**** Task material
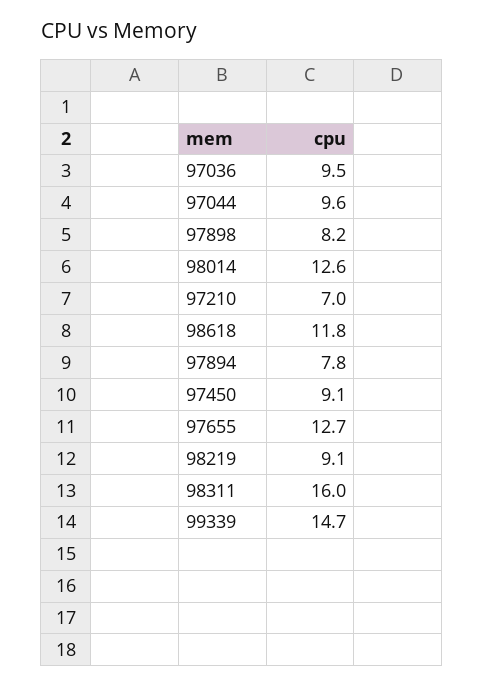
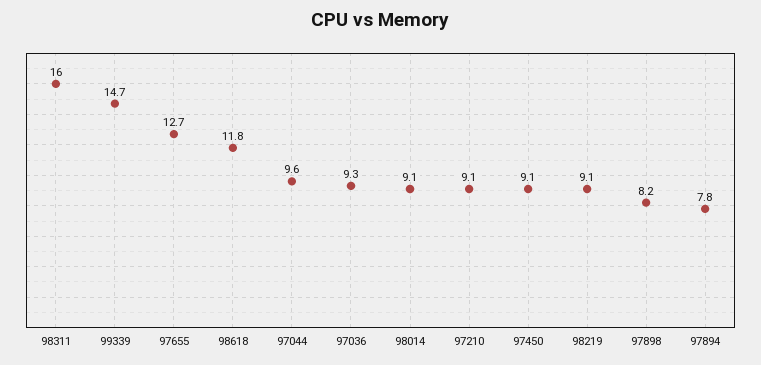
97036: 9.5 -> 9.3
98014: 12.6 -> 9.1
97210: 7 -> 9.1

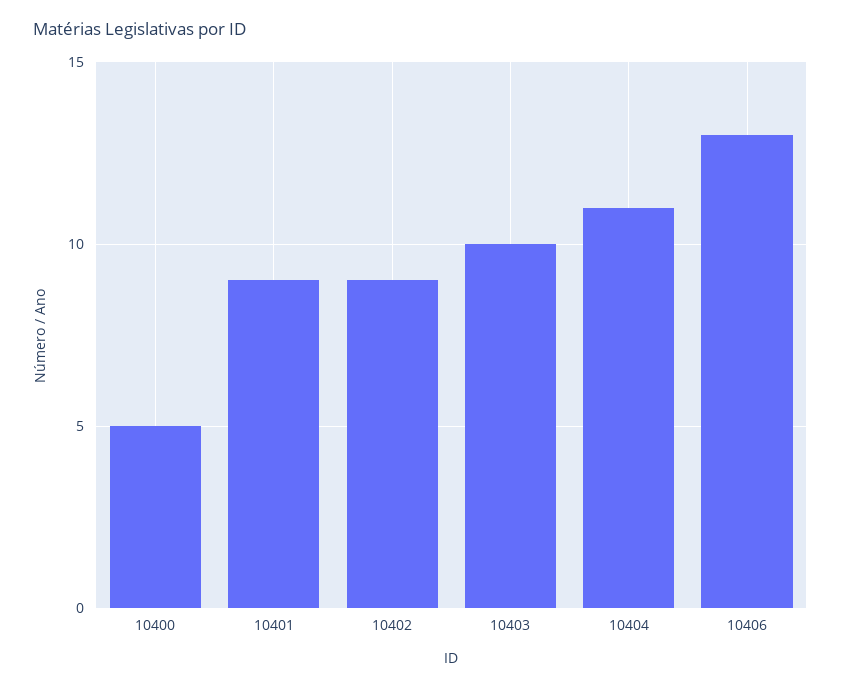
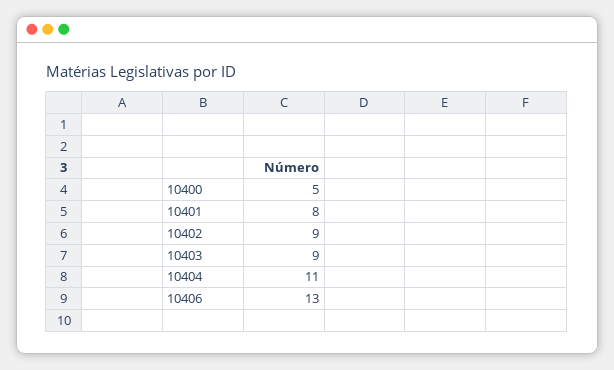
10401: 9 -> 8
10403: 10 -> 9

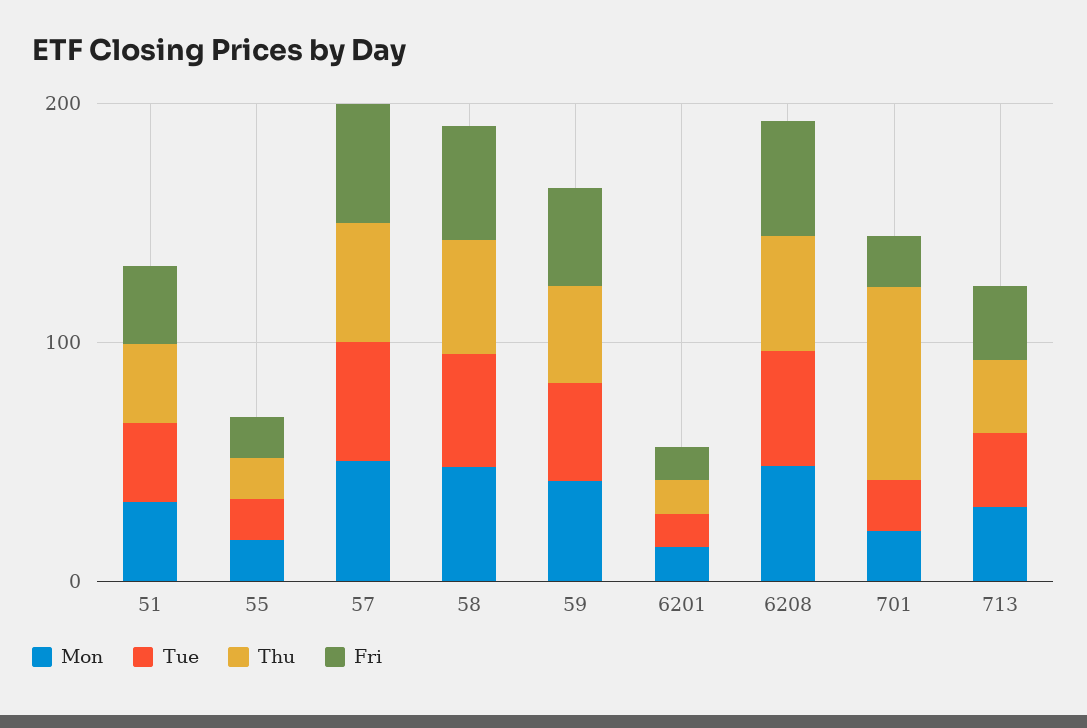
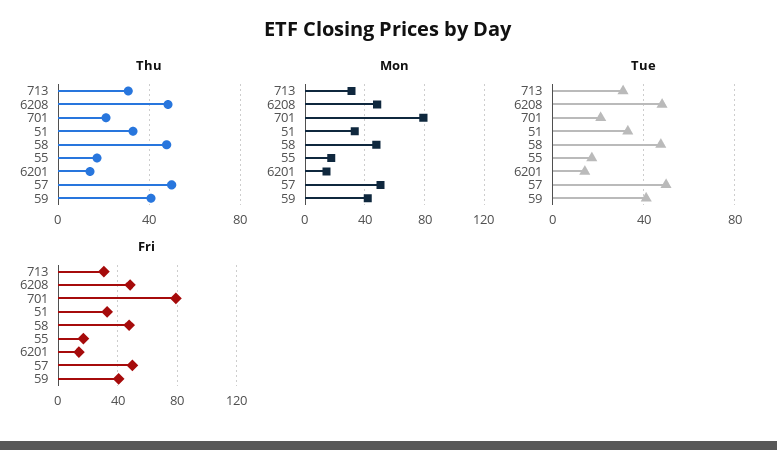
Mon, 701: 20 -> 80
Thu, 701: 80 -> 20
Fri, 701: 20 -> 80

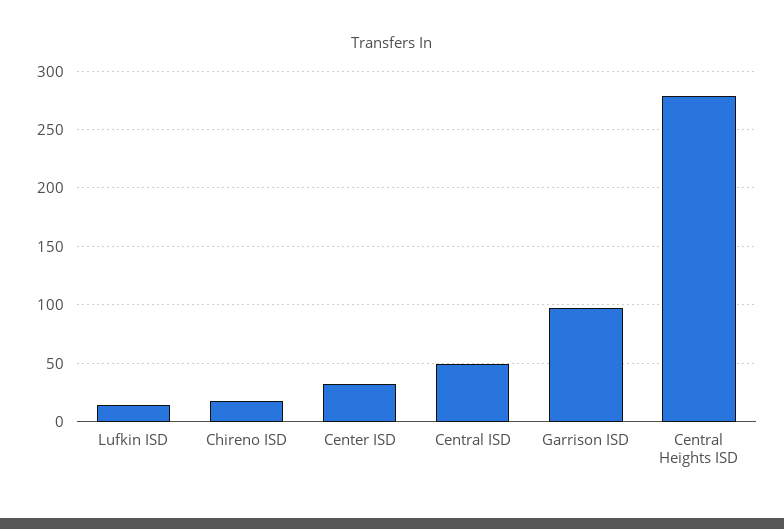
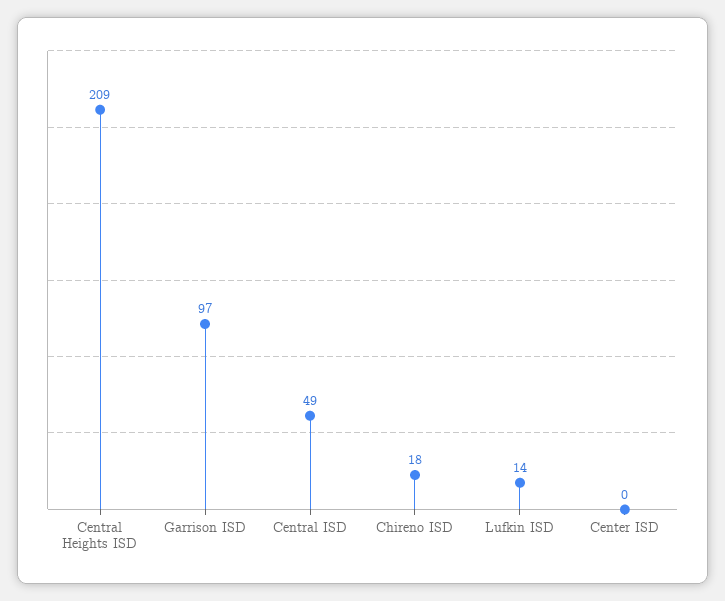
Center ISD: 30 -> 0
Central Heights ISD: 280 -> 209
********
(Work to complete): Apart from the pictures, return the records exactly.

(Answer):
97036: 9.5 -> 9.3
98014: 12.6 -> 9.1
97210: 7 -> 9.1

10401: 9 -> 8
10403: 10 -> 9

Mon, 701: 20 -> 80
Thu, 701: 80 -> 20
Fri, 701: 20 -> 80

Center ISD: 30 -> 0
Central Heights ISD: 280 -> 209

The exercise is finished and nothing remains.